← Back to context

Comment by bondarchuk

10 days ago

Can whisper do multilingual yet? Last time I tried it on some mixed dutch/english text it would spit out english translations for some of the dutch text. Strange bug/feature since from all appearances it had understood the dutch text perfectly fine.

I think the Dutch/English is probably the worst combination for this. Languages are rather close.

  • I don't understand how this would happen, though. It's not like it will mishear a dutch sentence as if it's english; it will correctly pick up the dutch sentence, but (since the language is auto-detected as english at the start of the segment), seemingly auto-translate that (correct and correctly heard) dutch text to english. All we need is a way to get the dutch text that's surely somewhere in there, before the translation happens.

    Unless it was trained end-to-end on dutch-subtitled english text?? Which might make the translation a somewhat inextricable part of the model..? Does anyone know?

    • Maybe try the turbo model which is transcription only. The other models were trained on x to en translations and they seem to emphasise the output language over the task token. You can get them to translate to any language even though it was never trained for that, comparatively nl-en translation is in the dataset so I'm not surprised it's doing that.

      1 reply →

Isn't that a bit much for ASR models? Humans can't handle simultaneous multilingual dictation task either, I have to stop and reinitialize ears before switching languages between English and my primary one.

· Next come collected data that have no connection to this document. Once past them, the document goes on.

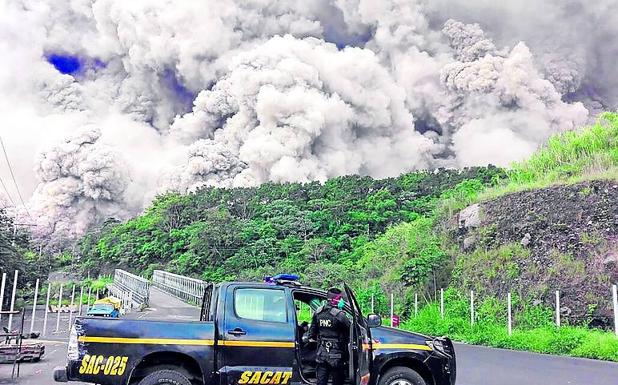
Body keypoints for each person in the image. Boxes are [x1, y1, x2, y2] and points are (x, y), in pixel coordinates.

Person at [304, 288, 351, 385]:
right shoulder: (340, 315)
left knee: (321, 381)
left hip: (322, 354)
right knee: (338, 381)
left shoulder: (318, 313)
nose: (342, 301)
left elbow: (311, 334)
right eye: (341, 299)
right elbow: (351, 331)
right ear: (336, 300)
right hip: (337, 356)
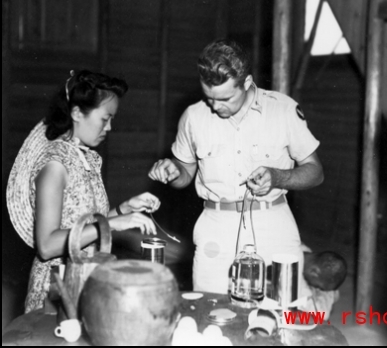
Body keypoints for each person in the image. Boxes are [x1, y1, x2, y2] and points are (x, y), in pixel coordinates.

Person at [148, 39, 324, 299]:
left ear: (247, 82)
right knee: (208, 309)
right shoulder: (193, 117)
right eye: (209, 98)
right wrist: (173, 171)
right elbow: (185, 173)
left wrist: (278, 177)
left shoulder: (282, 110)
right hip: (217, 227)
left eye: (225, 98)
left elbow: (315, 172)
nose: (216, 107)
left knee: (284, 308)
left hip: (273, 222)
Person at [7, 70, 160, 313]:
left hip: (85, 279)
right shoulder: (55, 164)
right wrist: (112, 225)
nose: (109, 127)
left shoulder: (83, 157)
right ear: (77, 113)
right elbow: (46, 245)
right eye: (105, 118)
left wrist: (124, 209)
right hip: (57, 291)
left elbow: (83, 225)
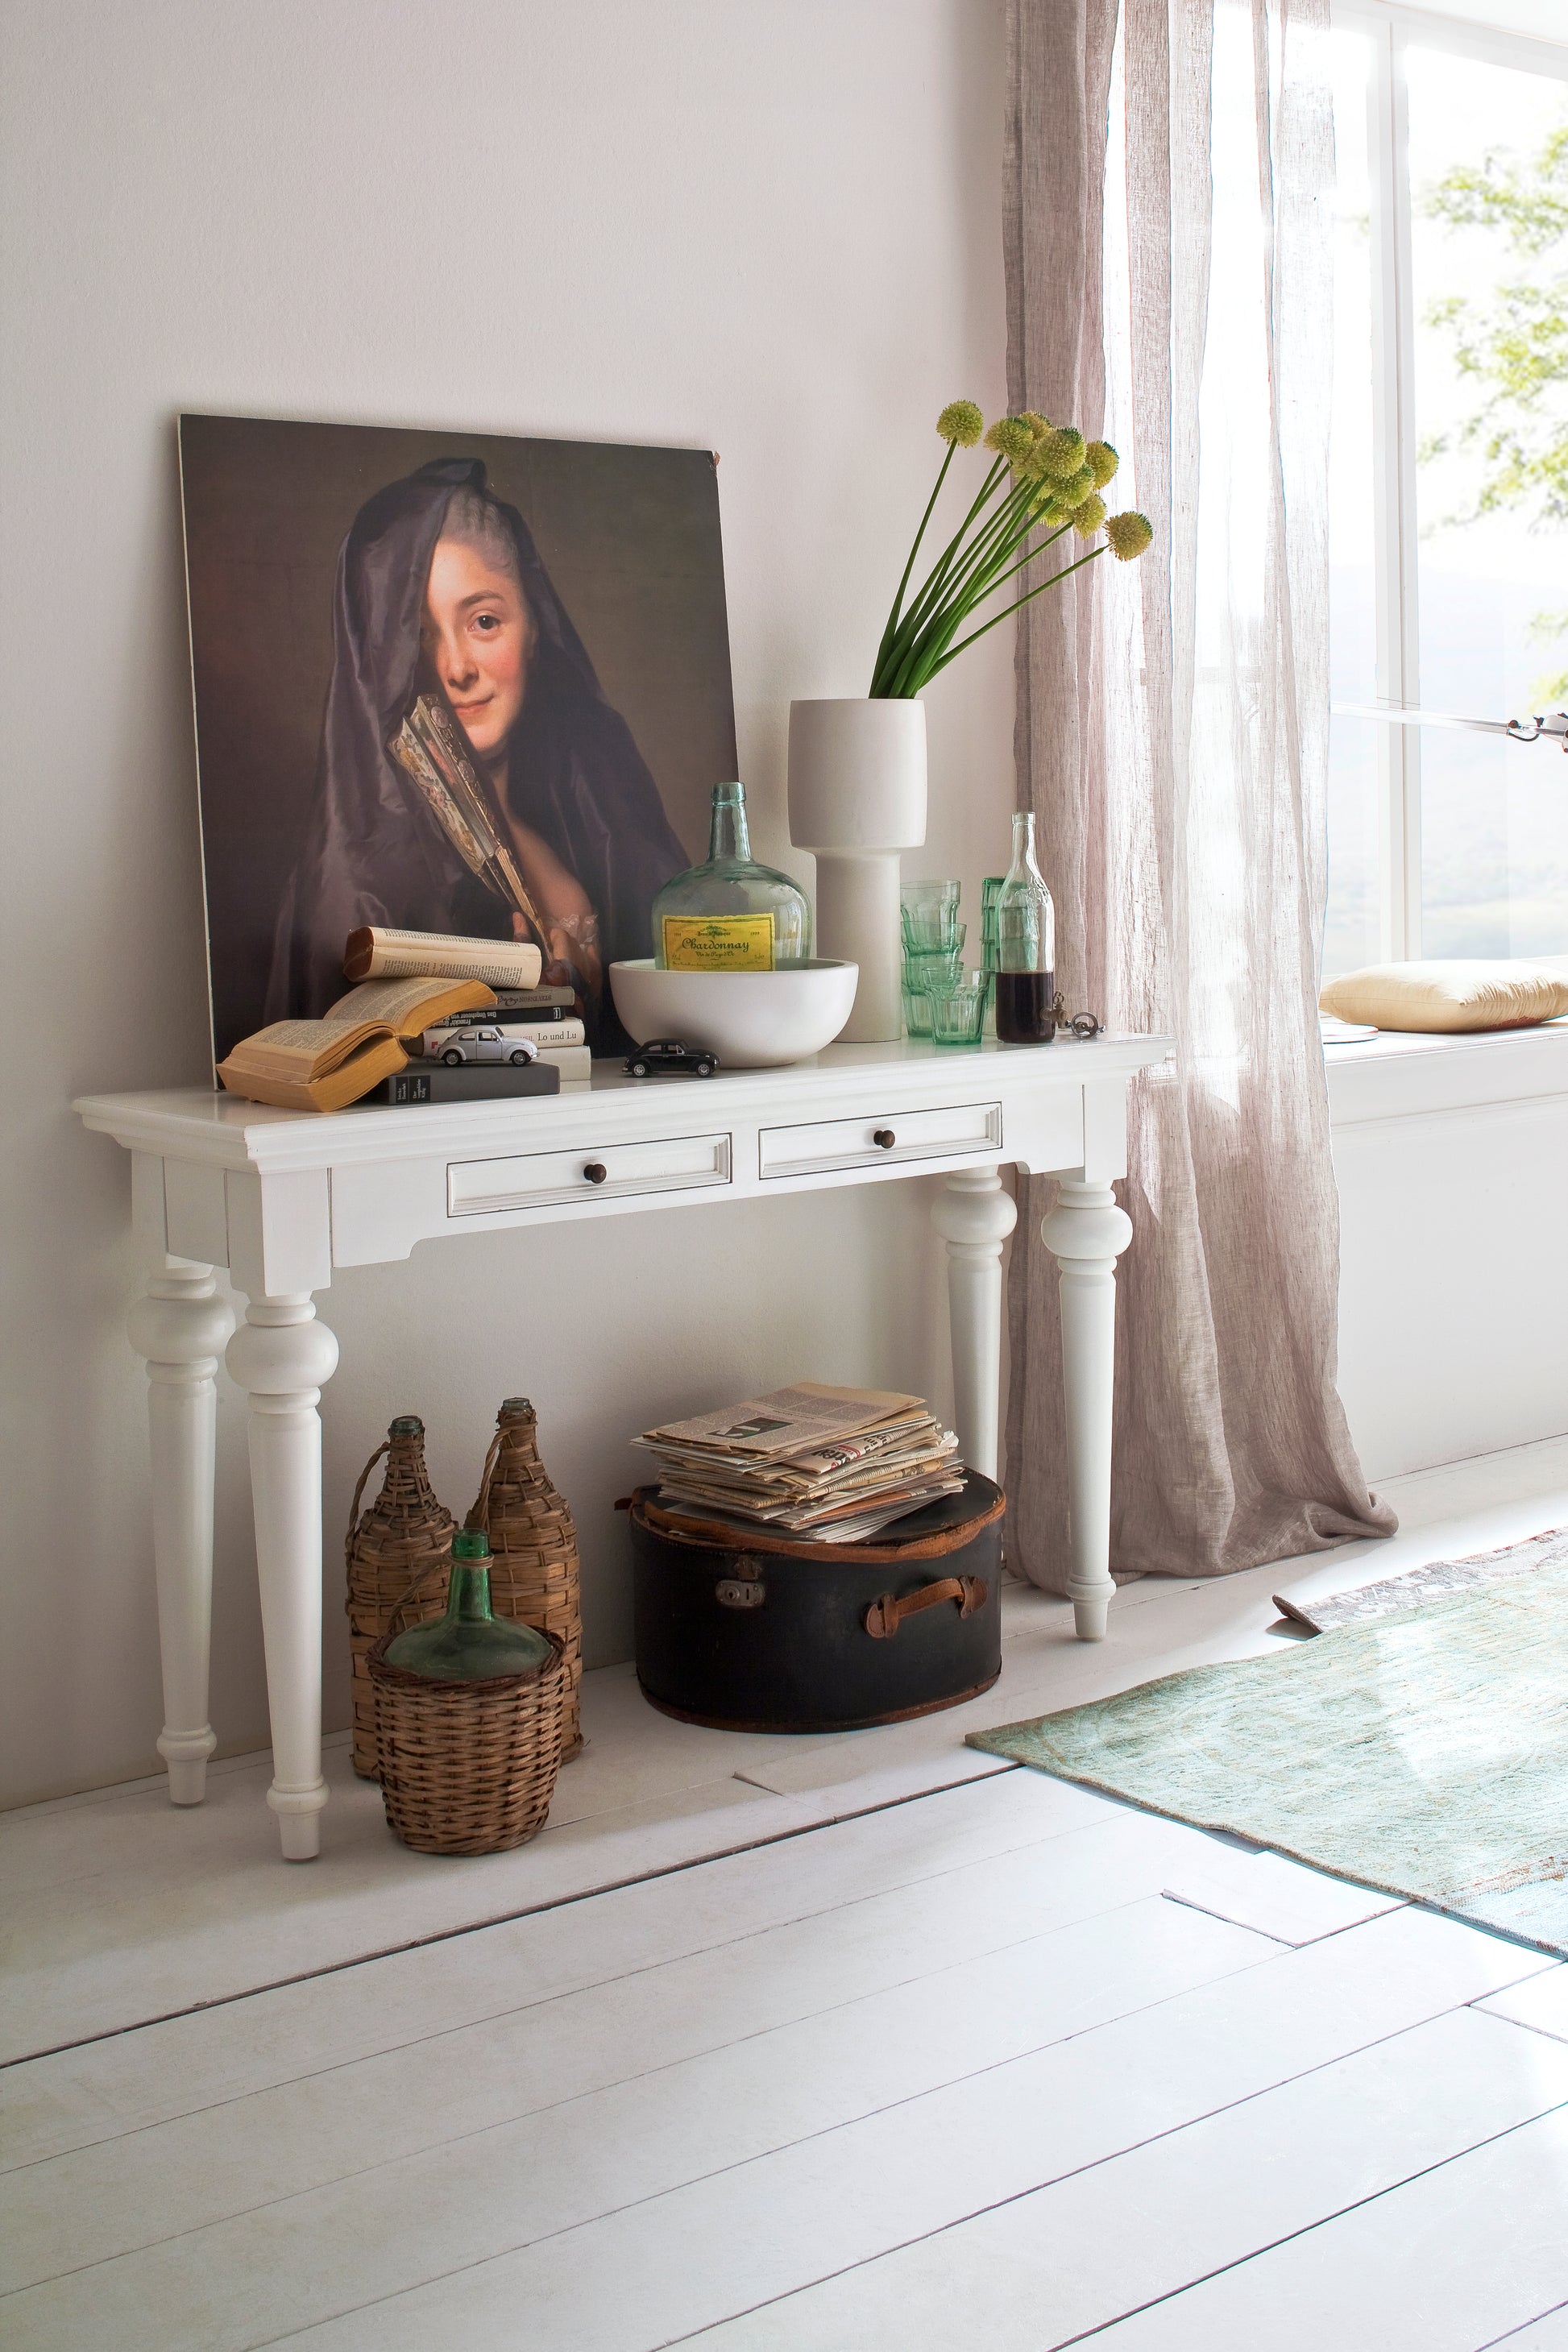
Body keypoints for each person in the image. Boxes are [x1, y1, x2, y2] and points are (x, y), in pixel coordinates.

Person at [265, 456, 689, 1047]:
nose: (457, 668)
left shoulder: (595, 809)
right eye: (419, 636)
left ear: (533, 629)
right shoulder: (361, 875)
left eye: (484, 621)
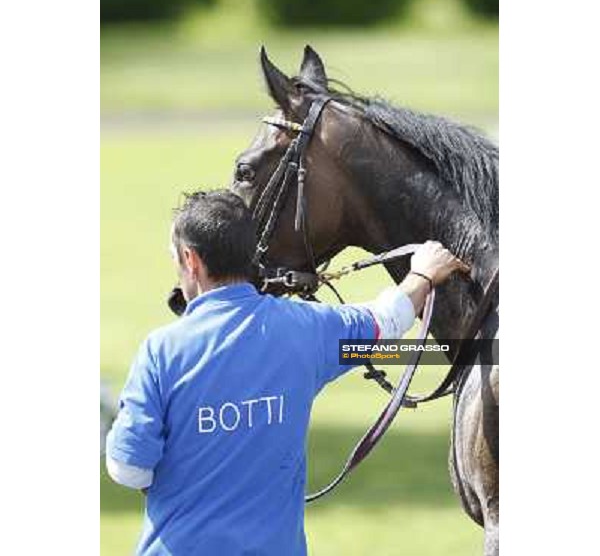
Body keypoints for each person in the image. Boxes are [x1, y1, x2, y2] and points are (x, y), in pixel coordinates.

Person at [106, 189, 469, 556]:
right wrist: (423, 272)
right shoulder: (305, 330)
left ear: (191, 259)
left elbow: (128, 468)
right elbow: (386, 323)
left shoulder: (160, 350)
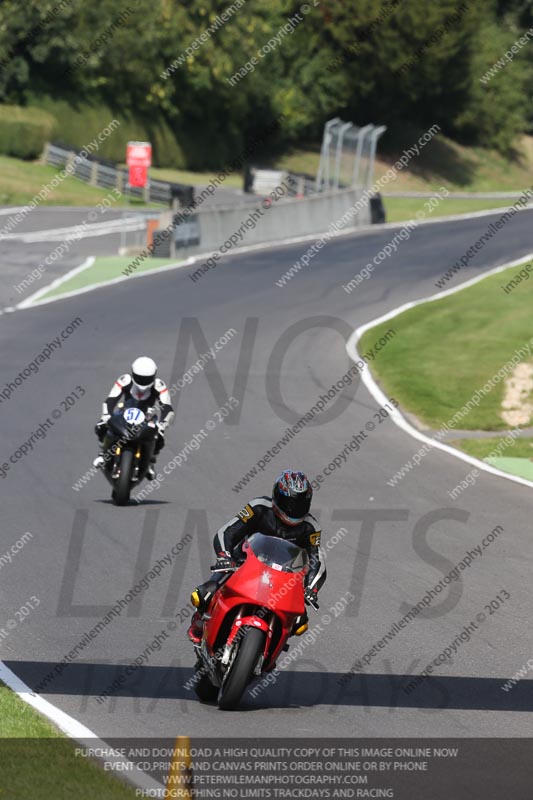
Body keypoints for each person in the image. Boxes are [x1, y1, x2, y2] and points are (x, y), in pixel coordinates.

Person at [188, 469, 326, 644]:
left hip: (284, 577)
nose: (294, 509)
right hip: (242, 563)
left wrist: (311, 589)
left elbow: (317, 561)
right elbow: (228, 532)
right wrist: (225, 555)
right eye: (289, 503)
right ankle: (200, 620)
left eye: (299, 504)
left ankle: (268, 647)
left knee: (299, 623)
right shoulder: (259, 506)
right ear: (277, 496)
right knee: (204, 593)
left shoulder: (311, 527)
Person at [93, 357, 174, 480]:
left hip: (148, 417)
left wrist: (162, 425)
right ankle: (104, 454)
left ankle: (150, 461)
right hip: (125, 412)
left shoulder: (159, 386)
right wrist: (106, 416)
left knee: (160, 437)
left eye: (146, 379)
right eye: (140, 378)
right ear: (133, 373)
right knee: (101, 426)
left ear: (154, 376)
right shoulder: (125, 380)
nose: (143, 382)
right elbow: (110, 400)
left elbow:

  • In South Asia, it's quite common for people to speak a combination of their local language and English. Not just alternating sentences between the two languages, but in fact, constructing sentences using compound phrases from the two languages.

    "Madam, please believe me, maine homework kiya ha" [I did my homework].

    • This is common in the southwestern part of the US too. My partner and her friends she grew up with will have conversations that fluidly pick phrases and vocab from either Spanish or English depending on what words happen to be the easiest to pull from their brain. It's wild to listen to.

      1 reply →

  • Seems like it already has the capability somewhere in the model though - see my reply to clarionbell.

  • Isn't that exactly what intepreters do?

    • If they're like what I am, they seem to just coordinate constant staggered resets for sub-systems of language processing pipeline while keeping internal representations of inputs in half-text state so that input come back out through the pipeline in the other configurations.

      That's how I anecdotally feel and interpret how my own brain appear to work, so it could be different from how interpreters work or how actual human brains work, but as far as I see it, professional simultaneous interpreters don't seem to be agnostic for relevant pairs of languages at all.

I found that it works quite well for Dutch+English as long as you use one of the larger models. But that may just be luck, I imagine mixing Italian and Swedish will have very different results.

Whisper has been multilingual for 5 years at least.

  • I know it is ostensibly multilingual, it's less than a year since I tried, but it does this thing where it then translates everything (or only some things) into a single language regardless with no way to turn it off.

    • Sorry, I've been using it for French audio files since 5 years and never had this issues.